Adelaide gave him a sympathetic look, her heartstrings tugged at by the concept of a man who’d risked everything for love. “Of course I’ll try.” She frowned, thinking about exactly how she was going to attempt this feat. “I… I think it would be best if one of the Vyusher were here with us. I need to be able to see the wolf- pack relationship line.”
Griffin said nothing for a moment, and in his current form, his expression was difficult to read.
“Griffin?” she prompted.
“Sorry. I was thinking about whom to ask. Selene’s out on business. Only a few wolves know about me. Really only leaves one option.” He didn’t sound too thrilled about it.
It took mere moments to contact the castle to let them know whom they needed and why. After a few minutes, Charlotte popped in with Desmond in tow. Adelaide hadn’t seen much of the flippant metamorph since meeting him and Maggie the night of Samuel’s prophesy.
“Hey, munchkin,” he greeted with a grin.
Adelaide glanced at Griffin, who gave her the wolf equivalent of a shrug. “Umm… hi.”
Desmond walked around the small house, checking it out. He glanced over at her with raised eyebrows and then smacked his forehead with his hand. “Sorry. I forgot that you don’t really remember me.”
“Yeah… sorry.”
He smiled. “Nice digs you got here.” Then he turned toward Griffin. “So, Goofy, we’re trying to get you into the pack so you can finally hook up with my girl, huh?”

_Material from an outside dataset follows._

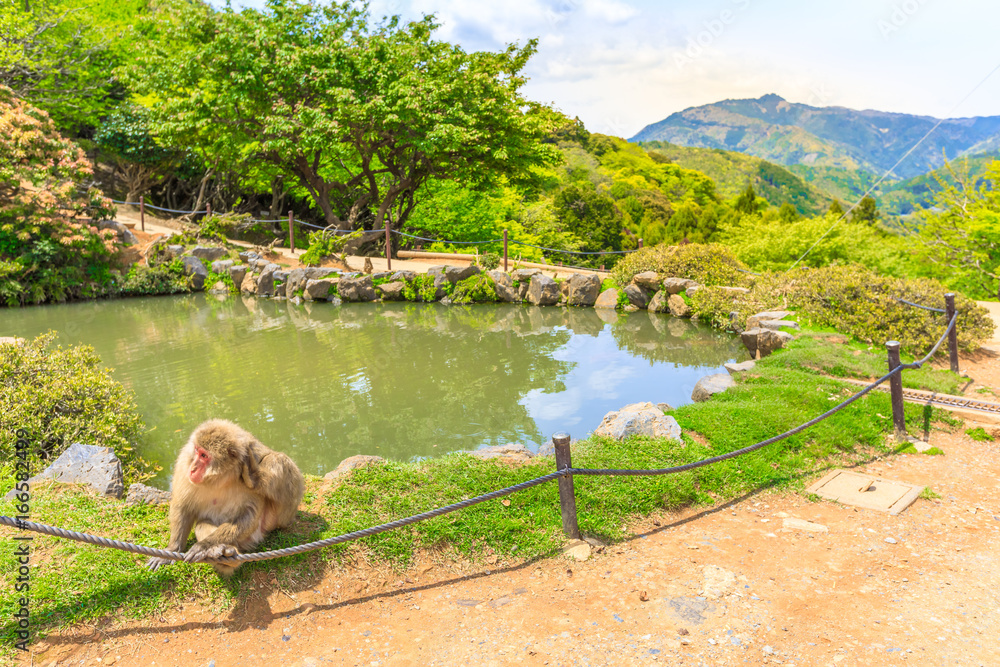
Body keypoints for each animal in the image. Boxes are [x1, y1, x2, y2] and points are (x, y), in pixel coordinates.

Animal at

“Last I checked, Selene’s my girl, Donald.” Griffin employed his telepathy so that both Adelaide and Desmond could hear him.
Adelaide sniggered. Ellie had told her about Griffin and Desmond’s little funny name thing. Apparently Desmond had started it, calling Griffin every G name but the right one. Eventually, Griffin had responded in kind. Desmond had also once proposed to Selene, then backed off when Griffin made his intentions clear. But Adelaide knew something the others didn’t know, that the two men truly respected each other and had even developed a solid friendship with an unusual level of trust given the start to their relationship.